[Dataset items]
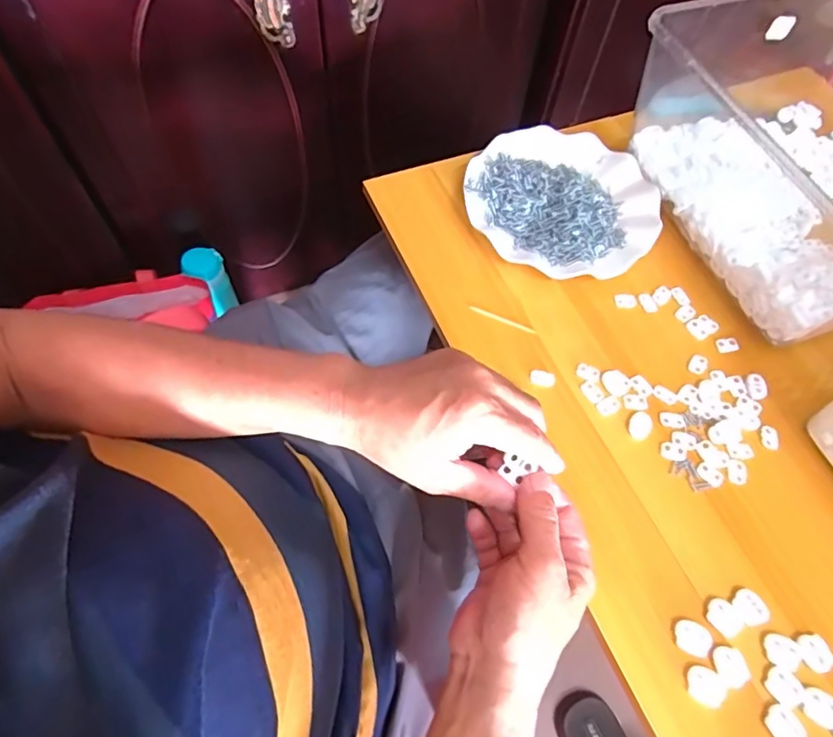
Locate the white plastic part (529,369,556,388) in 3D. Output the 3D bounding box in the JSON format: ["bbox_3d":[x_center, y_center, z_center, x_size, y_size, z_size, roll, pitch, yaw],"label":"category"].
[{"bbox_3d":[0.105,0.008,0.452,0.021,0.004,0.015,16,62,4],"label":"white plastic part"}]

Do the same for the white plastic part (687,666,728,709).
[{"bbox_3d":[0.184,0.201,0.345,0.024,0.004,0.021,24,63,9],"label":"white plastic part"}]

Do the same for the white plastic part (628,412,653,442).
[{"bbox_3d":[0.179,0.046,0.436,0.017,0.004,0.025,29,63,11],"label":"white plastic part"}]

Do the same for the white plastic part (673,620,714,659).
[{"bbox_3d":[0.182,0.178,0.359,0.023,0.005,0.020,25,63,9],"label":"white plastic part"}]

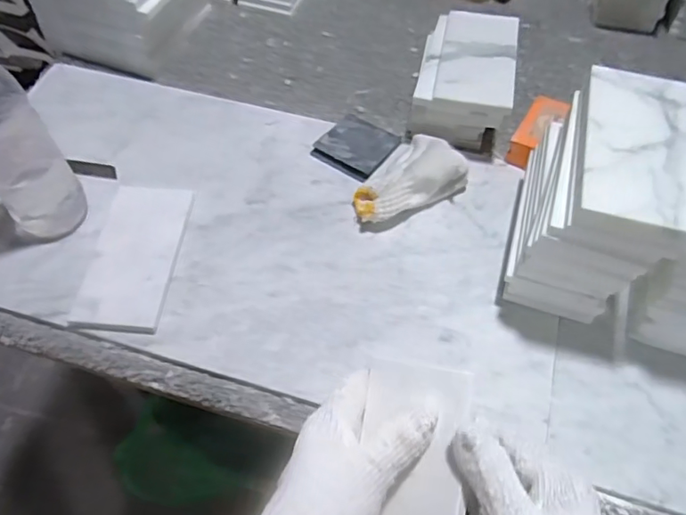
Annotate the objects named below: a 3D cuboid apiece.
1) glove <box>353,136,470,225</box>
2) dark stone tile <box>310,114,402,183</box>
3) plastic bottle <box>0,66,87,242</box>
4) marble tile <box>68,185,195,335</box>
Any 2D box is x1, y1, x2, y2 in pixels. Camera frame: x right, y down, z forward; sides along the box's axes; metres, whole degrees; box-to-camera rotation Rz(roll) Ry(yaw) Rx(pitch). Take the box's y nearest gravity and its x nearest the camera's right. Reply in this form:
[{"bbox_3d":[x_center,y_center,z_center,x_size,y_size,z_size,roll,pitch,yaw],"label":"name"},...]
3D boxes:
[{"bbox_3d":[0.058,-0.083,0.551,0.120,0.041,0.082,-26,60,-14],"label":"glove"},{"bbox_3d":[0.015,-0.120,0.592,0.072,0.006,0.075,30,63,20],"label":"dark stone tile"},{"bbox_3d":[-0.286,-0.103,0.461,0.071,0.196,0.071,-36,63,-19],"label":"plastic bottle"},{"bbox_3d":[-0.187,-0.004,0.508,0.074,0.011,0.151,3,57,4],"label":"marble tile"}]

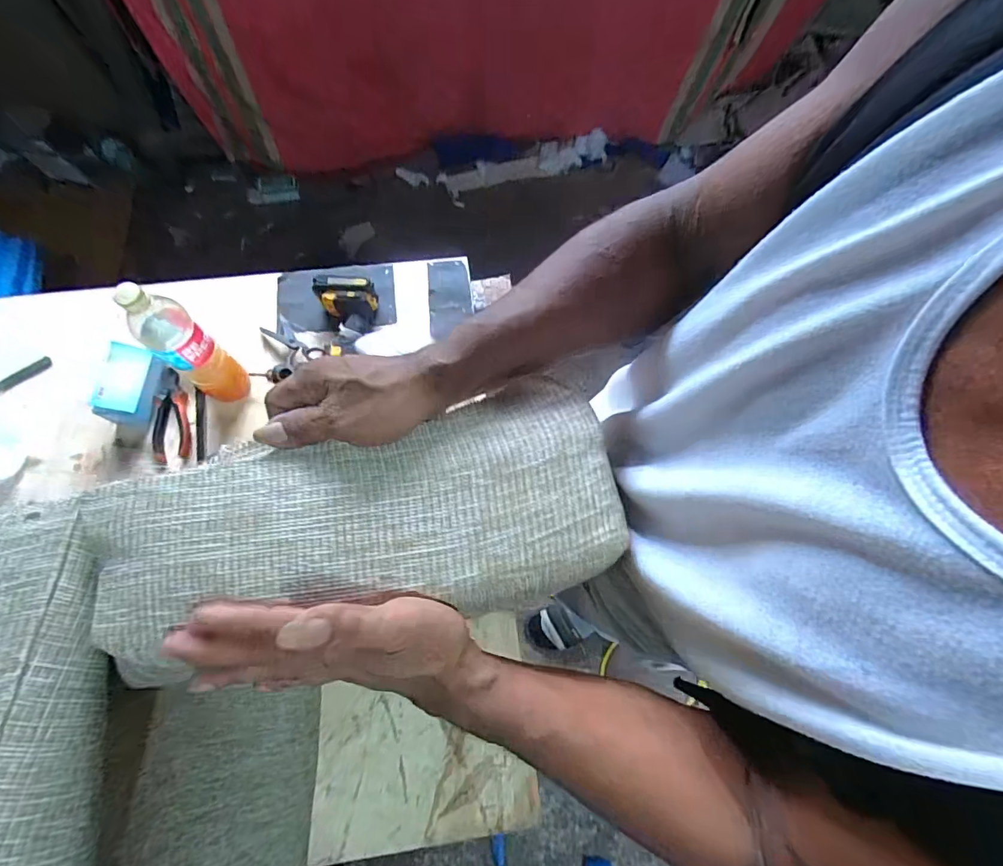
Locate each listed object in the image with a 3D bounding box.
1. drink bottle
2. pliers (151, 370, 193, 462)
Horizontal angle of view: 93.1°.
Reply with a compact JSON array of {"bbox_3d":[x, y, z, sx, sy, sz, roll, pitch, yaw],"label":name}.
[{"bbox_3d":[-0.482,-0.127,0.737,0.069,0.273,0.075,1,71,-2],"label":"drink bottle"},{"bbox_3d":[-0.574,-0.029,0.825,0.057,0.018,0.157,-4,84,-4],"label":"pliers"}]

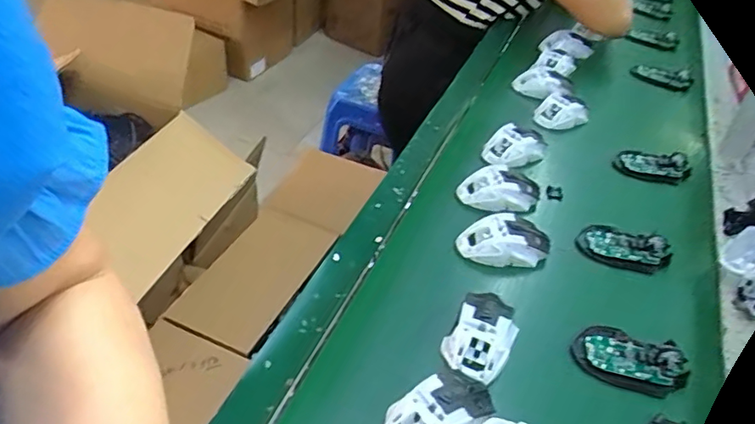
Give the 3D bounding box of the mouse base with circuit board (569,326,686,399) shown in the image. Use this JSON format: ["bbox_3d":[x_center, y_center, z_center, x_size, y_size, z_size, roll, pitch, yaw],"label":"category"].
[{"bbox_3d":[0.268,0.157,0.601,0.112,0.023,0.067,22,43,17],"label":"mouse base with circuit board"}]

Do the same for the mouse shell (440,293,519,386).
[{"bbox_3d":[0.111,0.127,0.600,0.066,0.033,0.109,23,43,18],"label":"mouse shell"}]

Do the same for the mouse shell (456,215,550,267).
[{"bbox_3d":[0.159,0.035,0.706,0.116,0.035,0.066,0,41,-8],"label":"mouse shell"}]

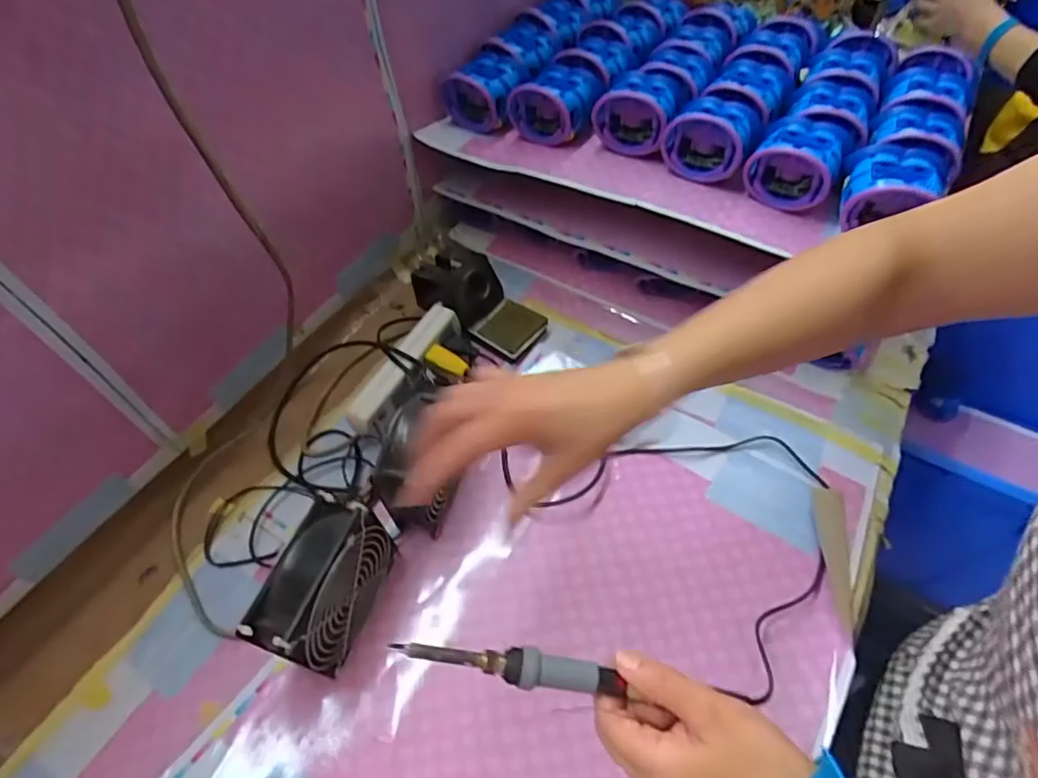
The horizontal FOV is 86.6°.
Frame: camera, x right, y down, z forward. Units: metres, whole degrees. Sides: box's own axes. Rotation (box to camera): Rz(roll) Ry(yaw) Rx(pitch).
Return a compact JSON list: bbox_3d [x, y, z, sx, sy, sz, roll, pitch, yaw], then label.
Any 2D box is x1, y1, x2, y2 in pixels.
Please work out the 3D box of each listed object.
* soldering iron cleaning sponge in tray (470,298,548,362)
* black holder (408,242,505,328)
[{"bbox_3d":[-0.009,-0.073,0.674,0.072,0.026,0.073,31,62,23],"label":"soldering iron cleaning sponge in tray"},{"bbox_3d":[-0.070,-0.131,0.686,0.092,0.060,0.085,-2,54,3],"label":"black holder"}]

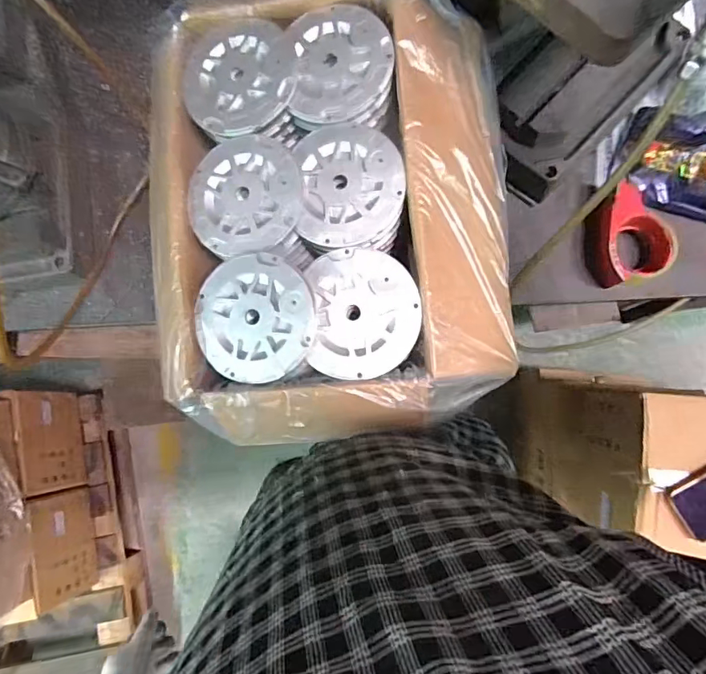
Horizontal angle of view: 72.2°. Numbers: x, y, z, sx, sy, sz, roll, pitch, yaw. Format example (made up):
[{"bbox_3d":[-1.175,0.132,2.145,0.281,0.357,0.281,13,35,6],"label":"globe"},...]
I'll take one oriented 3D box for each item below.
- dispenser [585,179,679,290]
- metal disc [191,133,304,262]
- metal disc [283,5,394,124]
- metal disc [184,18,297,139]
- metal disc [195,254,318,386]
[{"bbox_3d":[0.372,-0.139,0.667,0.098,0.047,0.131,-22,81,3],"label":"dispenser"},{"bbox_3d":[-0.121,-0.158,0.539,0.126,0.012,0.133,-1,83,6],"label":"metal disc"},{"bbox_3d":[-0.014,-0.304,0.538,0.113,0.014,0.126,-3,83,5],"label":"metal disc"},{"bbox_3d":[-0.132,-0.294,0.551,0.121,0.012,0.131,-1,83,6],"label":"metal disc"},{"bbox_3d":[-0.106,-0.021,0.521,0.128,0.021,0.134,-1,83,6],"label":"metal disc"}]

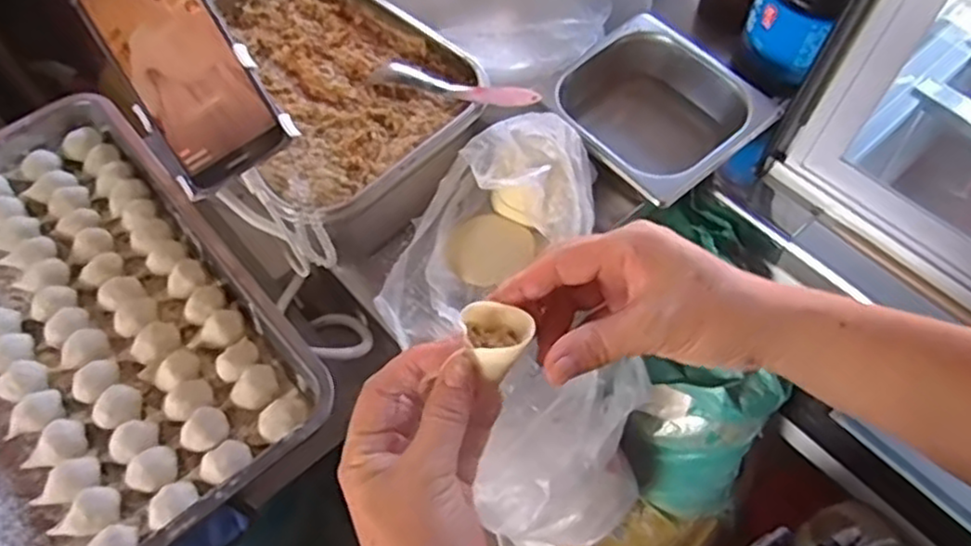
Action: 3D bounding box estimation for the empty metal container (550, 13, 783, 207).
[{"bbox_3d":[0.153,-0.140,0.678,0.159,0.071,0.176,-36,65,-18],"label":"empty metal container"}]

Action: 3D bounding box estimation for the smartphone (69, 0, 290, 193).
[{"bbox_3d":[-0.203,-0.140,0.481,0.078,0.006,0.160,-33,93,1],"label":"smartphone"}]

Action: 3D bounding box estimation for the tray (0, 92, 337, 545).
[{"bbox_3d":[-0.399,0.054,0.638,0.348,0.064,0.505,-36,65,-18],"label":"tray"}]

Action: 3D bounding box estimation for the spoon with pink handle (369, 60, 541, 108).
[{"bbox_3d":[-0.027,-0.164,0.627,0.164,0.018,0.026,19,61,27],"label":"spoon with pink handle"}]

EXERCISE BRIEF: Reproduce the records, all of them, word for word; omit the pictures.

WRITTEN REPLY:
Locate the white plastic part (529,369,556,388) in 3D. Output the 3D bounding box in the JSON format: ["bbox_3d":[x_center, y_center, z_center, x_size, y_size, z_size, roll, pitch, yaw],"label":"category"].
[{"bbox_3d":[0.105,0.008,0.452,0.021,0.004,0.015,16,62,4],"label":"white plastic part"}]

Do the same for the white plastic part (687,666,728,709).
[{"bbox_3d":[0.184,0.201,0.345,0.024,0.004,0.021,24,63,9],"label":"white plastic part"}]

Do the same for the white plastic part (628,412,653,442).
[{"bbox_3d":[0.179,0.046,0.436,0.017,0.004,0.025,29,63,11],"label":"white plastic part"}]

Do the same for the white plastic part (673,620,714,659).
[{"bbox_3d":[0.182,0.178,0.359,0.023,0.005,0.020,25,63,9],"label":"white plastic part"}]

Annotate the objects named below: a 3D cuboid apiece.
1) glove <box>353,136,470,225</box>
2) dark stone tile <box>310,114,402,183</box>
3) plastic bottle <box>0,66,87,242</box>
4) marble tile <box>68,185,195,335</box>
Any 2D box is x1, y1, x2, y2 in pixels. Camera frame: x right, y down, z forward; sides along the box's axes; metres, whole degrees; box-to-camera rotation Rz(roll) Ry(yaw) Rx(pitch). Take the box's y nearest gravity and its x nearest the camera's right. Reply in this form:
[{"bbox_3d":[x_center,y_center,z_center,x_size,y_size,z_size,roll,pitch,yaw],"label":"name"},...]
3D boxes:
[{"bbox_3d":[0.058,-0.083,0.551,0.120,0.041,0.082,-26,60,-14],"label":"glove"},{"bbox_3d":[0.015,-0.120,0.592,0.072,0.006,0.075,30,63,20],"label":"dark stone tile"},{"bbox_3d":[-0.286,-0.103,0.461,0.071,0.196,0.071,-36,63,-19],"label":"plastic bottle"},{"bbox_3d":[-0.187,-0.004,0.508,0.074,0.011,0.151,3,57,4],"label":"marble tile"}]

Locate each listed object in the image with a 3D bounding box.
1. drink bottle
2. pliers (151, 370, 193, 462)
Horizontal angle of view: 93.1°.
Reply with a compact JSON array of {"bbox_3d":[x, y, z, sx, sy, sz, roll, pitch, yaw],"label":name}.
[{"bbox_3d":[-0.482,-0.127,0.737,0.069,0.273,0.075,1,71,-2],"label":"drink bottle"},{"bbox_3d":[-0.574,-0.029,0.825,0.057,0.018,0.157,-4,84,-4],"label":"pliers"}]

Give the 3D bounding box of the mouse base with circuit board (569,326,686,399) shown in the image. Use this JSON format: ["bbox_3d":[x_center, y_center, z_center, x_size, y_size, z_size, roll, pitch, yaw],"label":"category"].
[{"bbox_3d":[0.268,0.157,0.601,0.112,0.023,0.067,22,43,17],"label":"mouse base with circuit board"}]

Do the same for the mouse shell (440,293,519,386).
[{"bbox_3d":[0.111,0.127,0.600,0.066,0.033,0.109,23,43,18],"label":"mouse shell"}]

Do the same for the mouse shell (456,215,550,267).
[{"bbox_3d":[0.159,0.035,0.706,0.116,0.035,0.066,0,41,-8],"label":"mouse shell"}]

The horizontal FOV is 86.6°.
Frame: camera, x right, y down, z forward. Units: metres, whole degrees. Sides: box's own axes. Rotation (box to camera): Rz(roll) Ry(yaw) Rx(pitch).
Return a compact JSON list: bbox_3d [x, y, z, sx, sy, sz, roll, pitch, yaw], then label.
Any 2D box is x1, y1, x2, y2 in pixels.
Please work out the 3D box of each listed object.
* soldering iron cleaning sponge in tray (470,298,548,362)
* black holder (408,242,505,328)
[{"bbox_3d":[-0.009,-0.073,0.674,0.072,0.026,0.073,31,62,23],"label":"soldering iron cleaning sponge in tray"},{"bbox_3d":[-0.070,-0.131,0.686,0.092,0.060,0.085,-2,54,3],"label":"black holder"}]

Horizontal angle of view: 72.2°. Numbers: x, y, z, sx, sy, sz, roll, pitch, yaw. Format example (made up):
[{"bbox_3d":[-1.175,0.132,2.145,0.281,0.357,0.281,13,35,6],"label":"globe"},...]
I'll take one oriented 3D box for each item below.
- dispenser [585,179,679,290]
- metal disc [191,133,304,262]
- metal disc [283,5,394,124]
- metal disc [184,18,297,139]
- metal disc [195,254,318,386]
[{"bbox_3d":[0.372,-0.139,0.667,0.098,0.047,0.131,-22,81,3],"label":"dispenser"},{"bbox_3d":[-0.121,-0.158,0.539,0.126,0.012,0.133,-1,83,6],"label":"metal disc"},{"bbox_3d":[-0.014,-0.304,0.538,0.113,0.014,0.126,-3,83,5],"label":"metal disc"},{"bbox_3d":[-0.132,-0.294,0.551,0.121,0.012,0.131,-1,83,6],"label":"metal disc"},{"bbox_3d":[-0.106,-0.021,0.521,0.128,0.021,0.134,-1,83,6],"label":"metal disc"}]

Action: 3D bounding box estimation for the empty metal container (550, 13, 783, 207).
[{"bbox_3d":[0.153,-0.140,0.678,0.159,0.071,0.176,-36,65,-18],"label":"empty metal container"}]

Action: 3D bounding box estimation for the smartphone (69, 0, 290, 193).
[{"bbox_3d":[-0.203,-0.140,0.481,0.078,0.006,0.160,-33,93,1],"label":"smartphone"}]

Action: 3D bounding box estimation for the tray (0, 92, 337, 545).
[{"bbox_3d":[-0.399,0.054,0.638,0.348,0.064,0.505,-36,65,-18],"label":"tray"}]

Action: 3D bounding box estimation for the spoon with pink handle (369, 60, 541, 108).
[{"bbox_3d":[-0.027,-0.164,0.627,0.164,0.018,0.026,19,61,27],"label":"spoon with pink handle"}]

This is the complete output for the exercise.